The Art of Contributing
Great infrastructure is built through deliberate, thoughtful collaboration—the kind that emerges when curious minds align to solve complex problems.
This document isn't a rigid bureaucratic rulebook. It is a map of our engineering culture, outlining how we build and how we expect partners like you to collaborate within the Phantom ecosystem.
The Mutual Agreement
When you contribute, you enter a professional dialogue. We expect clarity, intellectual honesty, and adherence to our Code of Conduct.
The Landscape (Getting Started)
Prerequisites
- Python 3.11+
- Git
- Nix (recommended — provides a complete, reproducible environment)
- Rust 1.75+ (only needed for IntelAgent or desktop app work)
Setup
git clone https://github.com/kernelcore/phantom.git
cd phantom
# Option A: Nix (recommended)
nix develop
pre-commit install
# Option B: pip
python3.11 -m venv venv
source venv/bin/activate # Windows: venv\Scripts\activate
pip install -e ".[dev]"
pre-commit install
Verify:
pytest
ruff check src/
Development Workflow
1. Create a Branch
git checkout -b feature/my-feature
# or: fix/bug-description, docs/update-x, refactor/cleanup-y
2. Make Changes
- Read the relevant code before modifying it
- Follow the code guidelines below
- Write tests for new functionality
3. Test
pytest # all tests
pytest --cov=phantom --cov-report=html # with coverage
pytest tests/unit/ -v # unit tests only
pytest -k "test_sentiment" # by pattern
ruff check src/ # lint
ruff format src/ # format
mypy src/ # type check
Coverage minimum: 70% (enforced in CI).
4. Commit
Use Conventional Commits:
git commit -m "feat(rag): add hybrid search mode"
git commit -m "fix(core): handle empty document in chunker"
git commit -m "test(api): add vector search endpoint tests"
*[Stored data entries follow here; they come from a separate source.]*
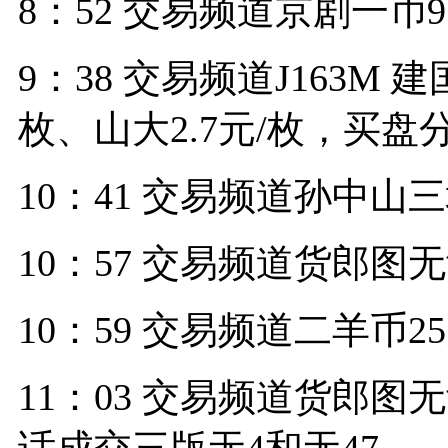
8：52 交易频道京剧一币9
9：38 交易频道J163M 建国
枚、山大2.7元/枚，买盘分
10：41 交易频道孙中山
10：57 交易频道货郎图无
10：59 交易频道二羊币2
11：03 交易频道货郎图无齿
话成交三版无4和无47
Types: feat, fix, docs, style, refactor, perf, test, chore, ci
Scopes: core, rag, analysis, pipeline, api, cli, docs, tests
5. Submit a Pull Request
git push origin feature/my-feature
PR checklist:
- Tests pass (
pytest) - No lint errors (
ruff check) - Code formatted (
ruff format) - Types valid (
mypy) - No merge conflicts with
main
Code Guidelines
Python Style
- PEP 8 via Ruff
- Type hints on all function signatures
- Pydantic models for data validation
- Google-style docstrings for public APIs
- Line length: 100 characters
Import Order
# Standard library
import os
from pathlib import Path
# Third-party
from pydantic import BaseModel
from fastapi import FastAPI
# Local
from phantom.core.cortex import CortexProcessor
from phantom.rag.vectors import FAISSVectorStore
Error Handling
- Use specific exceptions, not bare
except - Use
structlog/logging, notprint - Provide actionable error messages
from phantom.logging import get_logger
logger = get_logger(__name__)
def process_document(path: Path) -> DocumentInsights:
if not path.exists():
raise FileNotFoundError(f"Document not found: {path}")
try:
return extract_insights(path)
except Exception as e:
logger.error(f"Failed to process {path}: {e}")
raise
Writing Tests
import pytest
from phantom.core.cortex import CortexProcessor
@pytest.fixture
def processor():
return CortexProcessor(chunk_size=512, workers=1)
def test_chunking_produces_output(processor):
chunks = processor.chunk("Some text content here.")
assert len(chunks) > 0
@pytest.mark.slow
def test_large_document(processor):
# runs with: pytest -m slow
...
Test Location
| Test type | Directory | Marker |
|---|---|---|
| Unit | tests/unit/ | (default) |
| Integration | tests/integration/ | @pytest.mark.integration |
| End-to-end | tests/e2e/ | @pytest.mark.e2e |
| Slow | anywhere | @pytest.mark.slow |
Pull Request Review
- CI checks must pass
- At least one maintainer review
- Address feedback, push updates
- Squash if commit history is noisy
- Maintainer merges when approved
Reporting Issues
Before opening an issue, check if it already exists. Include:
- Steps to reproduce
- Expected vs actual behavior
- Python version, OS, relevant environment details
- Stack trace or error output
Use the "Bug Report" or "Feature Request" issue templates.
License
By contributing, you agree that your contributions will be licensed under the Apache License 2.0.